To use tarot as a gateway, clear the mind. Enter the card visually then use a soft gaze to explore the interior. Guided meditations are helpful. Tarot cards may be used at a gateway but you can do the same with an herb, plant, rock, tree. You can even communicate with food. Have you ever asked with your morning eggs what they would like to be before you crack them into a sizzling pan? If not, try it.
Our creative imagination is cocooned inside sacred space. When we find ourselves deep in guided meditation how do we know what is really happening? When we are flip cards to speak to a loved one who has crossed, how do we know it is really them communicating? Is it real? Did you imagine it? Make it up? Seek the experience first, then reflect on how it incorporates with the "real world." Time and experience will teach you to trust your sensory facilities. You will know in time when it is more real than imagined.
Sacred space is the place where those questions fall away and instinct becomes paramount. Intuition becomes our torchlight and our trusted guide. If there is a line between our personal imagination and reality, it must be fluid one.
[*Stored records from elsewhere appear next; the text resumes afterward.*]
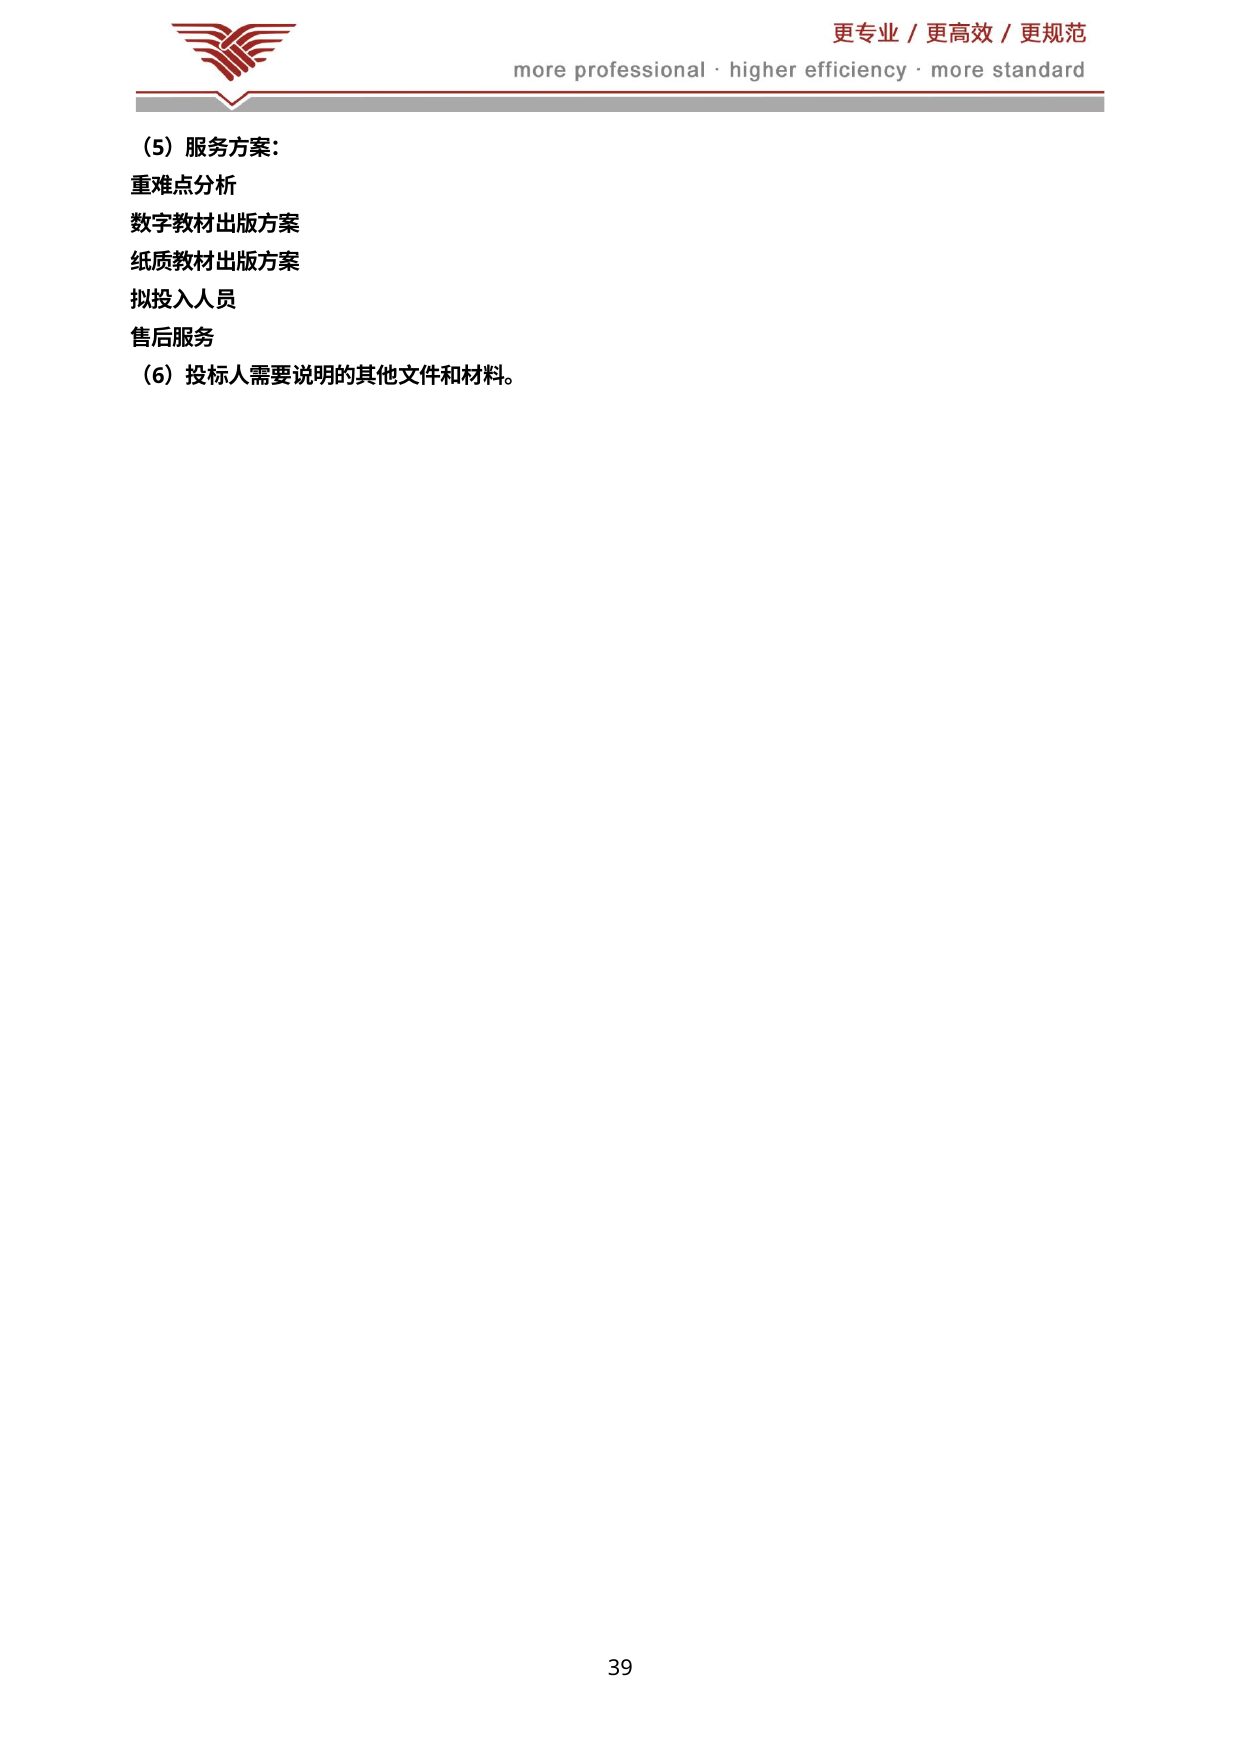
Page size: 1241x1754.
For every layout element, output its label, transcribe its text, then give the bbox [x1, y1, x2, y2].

text （5）服务方案： [130, 130, 1110, 162]
text 重难点分析 [130, 168, 1110, 200]
text 纸质教材出版方案 [130, 244, 1110, 276]
text 售后服务 [130, 320, 1110, 351]
picture [135, 0, 1105, 112]
text （6）投标人需要说明的其他文件和材料。 [130, 358, 1110, 389]
text 数字教材出版方案 [130, 206, 1110, 238]
text 拟投入人员 [130, 282, 1110, 313]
Perhaps, it moves like the ebbing sands the ocean threshold? We stretch ourselves naked, always the hungry shore, as the salty ocean repeatedly pounds upon us with thundering waves of the possible yet never quenching our thirst. Or is the line gauzy and thin like the earth’s delicate atmospheric membrane where we become the fecund earth and the sustaining oxygen bubble becomes the boundary between us and the possibility of an ever-expanding universe?
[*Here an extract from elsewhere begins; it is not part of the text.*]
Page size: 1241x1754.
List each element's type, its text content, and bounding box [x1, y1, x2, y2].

Is the sacred space made manifest by casting a spell always at our fingertips, unbeknownst to us? Is it not the sacred space that opens between lovers, bodies entwined, skin caressing skin, souls lit with passion fire? Isn’t this exactly the space that occurs for the painter and between himself and his subject? Between a writer and her journal? Doesn’t a walk in the woods reveal sacred space at every turn? The discovery of a waterfall, an explosion of roses, a craggy old fruit orchard reverberates with the magic of gateways, story and possibility?
When we transform space, are actually transforming the space itself, are we transforming ourselves, or is it a little of both?
Magic spells provides us opportunity to experiment with the nature of the universe itself. Science tells us that inside our atomic matter there is more “space” than actual “stuff.” We are part of nature, not separate from it. Our bodies made of ancient stardust and dinosaur sand.
All the space found inside of our cells and atoms of our bodies that scientists speak of? My instinct tells me it is sacred. We don’t just create sacred space. We are made of sacred space. We are imbued with it. And creative pursuits and a magical practice help bring it out of us. So when we invoke magic, we really invoke ourselves. We can weave sacred space beyond mere spell casting and into every aspect of our daily life. We have the power and ability to unleash who we have always been and/or intend to be. Sensitive. Brilliant. Inventive. Authentic. Unique. Powerful. Magical.